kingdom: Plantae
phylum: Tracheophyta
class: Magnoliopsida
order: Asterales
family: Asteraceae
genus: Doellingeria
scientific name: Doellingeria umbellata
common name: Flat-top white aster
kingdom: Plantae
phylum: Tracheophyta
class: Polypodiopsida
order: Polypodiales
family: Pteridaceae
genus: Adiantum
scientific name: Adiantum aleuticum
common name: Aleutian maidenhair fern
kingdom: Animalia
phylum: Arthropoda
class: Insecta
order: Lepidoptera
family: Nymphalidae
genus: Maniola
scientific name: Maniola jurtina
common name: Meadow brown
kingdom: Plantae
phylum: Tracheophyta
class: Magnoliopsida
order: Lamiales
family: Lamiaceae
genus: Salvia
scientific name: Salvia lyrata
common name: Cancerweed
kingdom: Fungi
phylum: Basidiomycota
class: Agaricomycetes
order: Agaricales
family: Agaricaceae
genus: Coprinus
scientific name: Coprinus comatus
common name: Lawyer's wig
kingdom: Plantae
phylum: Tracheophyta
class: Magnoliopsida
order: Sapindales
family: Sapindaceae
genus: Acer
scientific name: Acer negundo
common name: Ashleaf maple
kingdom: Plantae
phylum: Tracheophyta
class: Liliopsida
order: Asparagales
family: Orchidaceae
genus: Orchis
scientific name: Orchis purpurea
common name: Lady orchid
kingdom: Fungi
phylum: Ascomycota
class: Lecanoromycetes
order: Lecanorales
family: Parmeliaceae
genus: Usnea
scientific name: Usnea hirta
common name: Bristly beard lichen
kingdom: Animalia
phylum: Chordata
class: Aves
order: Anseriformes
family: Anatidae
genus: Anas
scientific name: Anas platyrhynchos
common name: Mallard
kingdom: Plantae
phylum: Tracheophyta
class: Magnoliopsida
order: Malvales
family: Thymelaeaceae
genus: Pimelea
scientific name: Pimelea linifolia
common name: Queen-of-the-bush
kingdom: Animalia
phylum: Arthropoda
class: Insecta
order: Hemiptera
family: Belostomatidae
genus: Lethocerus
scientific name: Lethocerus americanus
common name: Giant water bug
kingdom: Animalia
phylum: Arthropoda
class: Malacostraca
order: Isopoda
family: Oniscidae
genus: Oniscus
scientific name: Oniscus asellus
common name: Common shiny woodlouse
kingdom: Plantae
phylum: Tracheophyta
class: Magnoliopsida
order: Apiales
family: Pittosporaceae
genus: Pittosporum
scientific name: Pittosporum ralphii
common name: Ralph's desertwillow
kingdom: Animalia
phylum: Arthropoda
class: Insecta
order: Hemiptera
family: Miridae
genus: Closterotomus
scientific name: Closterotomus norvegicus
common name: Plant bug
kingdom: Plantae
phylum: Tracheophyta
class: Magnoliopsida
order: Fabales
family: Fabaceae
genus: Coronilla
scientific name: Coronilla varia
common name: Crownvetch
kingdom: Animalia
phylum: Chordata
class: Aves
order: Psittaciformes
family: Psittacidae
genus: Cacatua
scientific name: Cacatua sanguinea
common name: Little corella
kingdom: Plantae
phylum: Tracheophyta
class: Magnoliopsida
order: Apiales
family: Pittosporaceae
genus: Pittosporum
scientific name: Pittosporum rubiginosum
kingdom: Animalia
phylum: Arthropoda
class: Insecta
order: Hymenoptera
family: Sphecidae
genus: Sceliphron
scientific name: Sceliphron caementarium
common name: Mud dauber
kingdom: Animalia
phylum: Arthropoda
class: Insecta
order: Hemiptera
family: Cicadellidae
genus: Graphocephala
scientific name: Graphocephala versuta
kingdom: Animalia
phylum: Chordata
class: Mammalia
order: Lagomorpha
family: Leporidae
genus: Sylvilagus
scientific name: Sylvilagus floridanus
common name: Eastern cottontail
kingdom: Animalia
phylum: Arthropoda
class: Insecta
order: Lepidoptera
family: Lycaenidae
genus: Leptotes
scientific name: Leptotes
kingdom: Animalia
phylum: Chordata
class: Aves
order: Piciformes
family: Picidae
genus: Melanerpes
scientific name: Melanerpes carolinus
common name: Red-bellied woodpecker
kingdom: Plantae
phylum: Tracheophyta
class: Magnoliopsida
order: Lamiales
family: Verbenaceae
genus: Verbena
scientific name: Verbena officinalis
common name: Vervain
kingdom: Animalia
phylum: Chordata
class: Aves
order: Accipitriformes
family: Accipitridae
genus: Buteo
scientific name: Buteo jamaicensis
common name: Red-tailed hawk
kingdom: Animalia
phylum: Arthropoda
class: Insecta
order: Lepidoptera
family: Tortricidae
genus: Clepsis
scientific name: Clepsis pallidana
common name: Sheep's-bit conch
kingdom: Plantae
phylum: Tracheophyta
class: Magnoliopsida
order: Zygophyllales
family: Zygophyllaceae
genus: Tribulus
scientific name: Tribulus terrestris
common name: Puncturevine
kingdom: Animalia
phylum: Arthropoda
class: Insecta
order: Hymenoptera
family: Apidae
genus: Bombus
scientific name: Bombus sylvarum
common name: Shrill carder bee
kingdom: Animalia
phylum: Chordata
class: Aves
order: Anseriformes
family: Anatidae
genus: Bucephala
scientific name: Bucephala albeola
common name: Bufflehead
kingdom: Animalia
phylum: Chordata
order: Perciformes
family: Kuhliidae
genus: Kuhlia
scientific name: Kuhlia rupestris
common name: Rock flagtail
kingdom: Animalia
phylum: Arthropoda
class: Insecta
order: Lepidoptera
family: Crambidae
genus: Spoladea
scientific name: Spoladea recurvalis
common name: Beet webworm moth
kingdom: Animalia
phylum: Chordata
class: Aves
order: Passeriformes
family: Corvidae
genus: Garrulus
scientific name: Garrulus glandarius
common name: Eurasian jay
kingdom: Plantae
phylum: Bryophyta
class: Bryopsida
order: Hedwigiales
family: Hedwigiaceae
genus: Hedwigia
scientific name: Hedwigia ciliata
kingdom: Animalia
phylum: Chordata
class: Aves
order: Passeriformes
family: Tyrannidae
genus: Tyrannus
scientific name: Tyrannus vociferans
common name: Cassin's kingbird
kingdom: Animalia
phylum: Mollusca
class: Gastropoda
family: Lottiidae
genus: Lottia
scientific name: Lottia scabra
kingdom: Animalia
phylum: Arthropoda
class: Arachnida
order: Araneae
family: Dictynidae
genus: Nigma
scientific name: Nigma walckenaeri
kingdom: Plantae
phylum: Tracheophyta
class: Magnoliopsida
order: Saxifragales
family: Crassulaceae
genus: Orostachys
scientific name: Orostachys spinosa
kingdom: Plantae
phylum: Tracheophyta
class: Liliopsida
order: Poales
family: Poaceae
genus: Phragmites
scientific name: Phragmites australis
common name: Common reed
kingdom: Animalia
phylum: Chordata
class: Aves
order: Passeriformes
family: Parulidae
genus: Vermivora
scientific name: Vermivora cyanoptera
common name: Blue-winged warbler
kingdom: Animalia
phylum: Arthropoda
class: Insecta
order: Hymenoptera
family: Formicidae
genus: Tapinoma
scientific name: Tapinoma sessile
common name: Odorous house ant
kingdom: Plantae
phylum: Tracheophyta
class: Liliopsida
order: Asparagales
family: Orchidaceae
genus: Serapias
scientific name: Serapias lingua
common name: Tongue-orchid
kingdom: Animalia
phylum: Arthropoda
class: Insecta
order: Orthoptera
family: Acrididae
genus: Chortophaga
══════════════════════════════
PROBLEM TO SOLVE:
Reproduce every line of the material above without changing any word, capital letter or punctuation mark.

FULL ANSWER:
kingdom: Plantae
phylum: Tracheophyta
class: Magnoliopsida
order: Asterales
family: Asteraceae
genus: Doellingeria
scientific name: Doellingeria umbellata
common name: Flat-top white aster
kingdom: Plantae
phylum: Tracheophyta
class: Polypodiopsida
order: Polypodiales
family: Pteridaceae
genus: Adiantum
scientific name: Adiantum aleuticum
common name: Aleutian maidenhair fern
kingdom: Animalia
phylum: Arthropoda
class: Insecta
order: Lepidoptera
family: Nymphalidae
genus: Maniola
scientific name: Maniola jurtina
common name: Meadow brown
kingdom: Plantae
phylum: Tracheophyta
class: Magnoliopsida
order: Lamiales
family: Lamiaceae
genus: Salvia
scientific name: Salvia lyrata
common name: Cancerweed
kingdom: Fungi
phylum: Basidiomycota
class: Agaricomycetes
order: Agaricales
family: Agaricaceae
genus: Coprinus
scientific name: Coprinus comatus
common name: Lawyer's wig
kingdom: Plantae
phylum: Tracheophyta
class: Magnoliopsida
order: Sapindales
family: Sapindaceae
genus: Acer
scientific name: Acer negundo
common name: Ashleaf maple
kingdom: Plantae
phylum: Tracheophyta
class: Liliopsida
order: Asparagales
family: Orchidaceae
genus: Orchis
scientific name: Orchis purpurea
common name: Lady orchid
kingdom: Fungi
phylum: Ascomycota
class: Lecanoromycetes
order: Lecanorales
family: Parmeliaceae
genus: Usnea
scientific name: Usnea hirta
common name: Bristly beard lichen
kingdom: Animalia
phylum: Chordata
class: Aves
order: Anseriformes
family: Anatidae
genus: Anas
scientific name: Anas platyrhynchos
common name: Mallard
kingdom: Plantae
phylum: Tracheophyta
class: Magnoliopsida
order: Malvales
family: Thymelaeaceae
genus: Pimelea
scientific name: Pimelea linifolia
common name: Queen-of-the-bush
kingdom: Animalia
phylum: Arthropoda
class: Insecta
order: Hemiptera
family: Belostomatidae
genus: Lethocerus
scientific name: Lethocerus americanus
common name: Giant water bug
kingdom: Animalia
phylum: Arthropoda
class: Malacostraca
order: Isopoda
family: Oniscidae
genus: Oniscus
scientific name: Oniscus asellus
common name: Common shiny woodlouse
kingdom: Plantae
phylum: Tracheophyta
class: Magnoliopsida
order: Apiales
family: Pittosporaceae
genus: Pittosporum
scientific name: Pittosporum ralphii
common name: Ralph's desertwillow
kingdom: Animalia
phylum: Arthropoda
class: Insecta
order: Hemiptera
family: Miridae
genus: Closterotomus
scientific name: Closterotomus norvegicus
common name: Plant bug
kingdom: Plantae
phylum: Tracheophyta
class: Magnoliopsida
order: Fabales
family: Fabaceae
genus: Coronilla
scientific name: Coronilla varia
common name: Crownvetch
kingdom: Animalia
phylum: Chordata
class: Aves
order: Psittaciformes
family: Psittacidae
genus: Cacatua
scientific name: Cacatua sanguinea
common name: Little corella
kingdom: Plantae
phylum: Tracheophyta
class: Magnoliopsida
order: Apiales
family: Pittosporaceae
genus: Pittosporum
scientific name: Pittosporum rubiginosum
kingdom: Animalia
phylum: Arthropoda
class: Insecta
order: Hymenoptera
family: Sphecidae
genus: Sceliphron
scientific name: Sceliphron caementarium
common name: Mud dauber
kingdom: Animalia
phylum: Arthropoda
class: Insecta
order: Hemiptera
family: Cicadellidae
genus: Graphocephala
scientific name: Graphocephala versuta
kingdom: Animalia
phylum: Chordata
class: Mammalia
order: Lagomorpha
family: Leporidae
genus: Sylvilagus
scientific name: Sylvilagus floridanus
common name: Eastern cottontail
kingdom: Animalia
phylum: Arthropoda
class: Insecta
order: Lepidoptera
family: Lycaenidae
genus: Leptotes
scientific name: Leptotes
kingdom: Animalia
phylum: Chordata
class: Aves
order: Piciformes
family: Picidae
genus: Melanerpes
scientific name: Melanerpes carolinus
common name: Red-bellied woodpecker
kingdom: Plantae
phylum: Tracheophyta
class: Magnoliopsida
order: Lamiales
family: Verbenaceae
genus: Verbena
scientific name: Verbena officinalis
common name: Vervain
kingdom: Animalia
phylum: Chordata
class: Aves
order: Accipitriformes
family: Accipitridae
genus: Buteo
scientific name: Buteo jamaicensis
common name: Red-tailed hawk
kingdom: Animalia
phylum: Arthropoda
class: Insecta
order: Lepidoptera
family: Tortricidae
genus: Clepsis
scientific name: Clepsis pallidana
common name: Sheep's-bit conch
kingdom: Plantae
phylum: Tracheophyta
class: Magnoliopsida
order: Zygophyllales
family: Zygophyllaceae
genus: Tribulus
scientific name: Tribulus terrestris
common name: Puncturevine
kingdom: Animalia
phylum: Arthropoda
class: Insecta
order: Hymenoptera
family: Apidae
genus: Bombus
scientific name: Bombus sylvarum
common name: Shrill carder bee
kingdom: Animalia
phylum: Chordata
class: Aves
order: Anseriformes
family: Anatidae
genus: Bucephala
scientific name: Bucephala albeola
common name: Bufflehead
kingdom: Animalia
phylum: Chordata
order: Perciformes
family: Kuhliidae
genus: Kuhlia
scientific name: Kuhlia rupestris
common name: Rock flagtail
kingdom: Animalia
phylum: Arthropoda
class: Insecta
order: Lepidoptera
family: Crambidae
genus: Spoladea
scientific name: Spoladea recurvalis
common name: Beet webworm moth
kingdom: Animalia
phylum: Chordata
class: Aves
order: Passeriformes
family: Corvidae
genus: Garrulus
scientific name: Garrulus glandarius
common name: Eurasian jay
kingdom: Plantae
phylum: Bryophyta
class: Bryopsida
order: Hedwigiales
family: Hedwigiaceae
genus: Hedwigia
scientific name: Hedwigia ciliata
kingdom: Animalia
phylum: Chordata
class: Aves
order: Passeriformes
family: Tyrannidae
genus: Tyrannus
scientific name: Tyrannus vociferans
common name: Cassin's kingbird
kingdom: Animalia
phylum: Mollusca
class: Gastropoda
family: Lottiidae
genus: Lottia
scientific name: Lottia scabra
kingdom: Animalia
phylum: Arthropoda
class: Arachnida
order: Araneae
family: Dictynidae
genus: Nigma
scientific name: Nigma walckenaeri
kingdom: Plantae
phylum: Tracheophyta
class: Magnoliopsida
order: Saxifragales
family: Crassulaceae
genus: Orostachys
scientific name: Orostachys spinosa
kingdom: Plantae
phylum: Tracheophyta
class: Liliopsida
order: Poales
family: Poaceae
genus: Phragmites
scientific name: Phragmites australis
common name: Common reed
kingdom: Animalia
phylum: Chordata
class: Aves
order: Passeriformes
family: Parulidae
genus: Vermivora
scientific name: Vermivora cyanoptera
common name: Blue-winged warbler
kingdom: Animalia
phylum: Arthropoda
class: Insecta
order: Hymenoptera
family: Formicidae
genus: Tapinoma
scientific name: Tapinoma sessile
common name: Odorous house ant
kingdom: Plantae
phylum: Tracheophyta
class: Liliopsida
order: Asparagales
family: Orchidaceae
genus: Serapias
scientific name: Serapias lingua
common name: Tongue-orchid
kingdom: Animalia
phylum: Arthropoda
class: Insecta
order: Orthoptera
family: Acrididae
genus: Chortophaga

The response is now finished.